Numerical-relativity simulation for tidal disruption of white dwarfs by a supermassive black hole

TL;DR

This paper presents fully general relativistic simulations of white dwarf tidal disruption by a supermassive black hole, confirming disruption occurs for typical white dwarf parameters near certain black hole mass thresholds.

Contribution

It introduces a numerical relativity approach to simulate white dwarf tidal disruption in extreme mass-ratio inspirals, accurately accounting for weak self-gravity effects.

Findings

Tidal disruption occurs for white dwarfs of ~0.6 solar masses and radius ~1.2×10^4 km.

Disruption happens near the marginally bound orbit for black holes with mass less than ~4×10^5 solar masses.

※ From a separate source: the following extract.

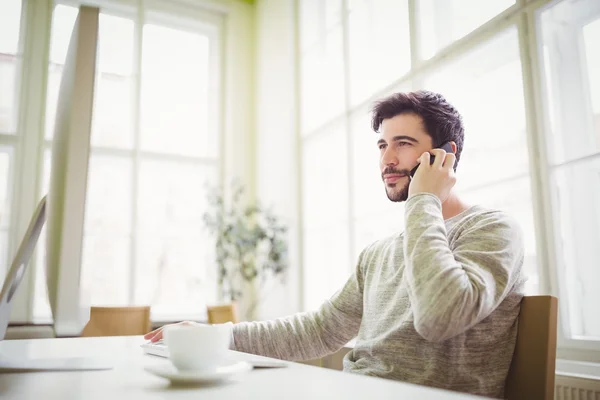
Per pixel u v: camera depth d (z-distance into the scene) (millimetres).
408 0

Simulations confirm the conditions under which white dwarfs are tidally disrupted by supermassive black holes.

Abstract

We study tidal disruption of white dwarfs in elliptic orbits with the eccenticity of $\sim 1/3$--$2/3$ by a non-spinning supermassive black hole of mass $M_{\rm BH}=10^5M_\odot$ in fully general relativistic simulations targeting the extreme mass-ratio inspiral leading eventually to tidal disruption. Numerical-relativity simulations are performed by employing a suitable formulation in which the weak self-gravity of white dwarfs is accurately solved. We reconfirm that tidal disruption occurs for white dwarfs of the typical mass of $\sim 0.6M_\odot$ and radius $\approx 1.2 \times 10^4$\,km near the marginally bound orbit around a non-spinning black hole with $M_{\rm BH}\alt 4\times 10^5M_\odot$.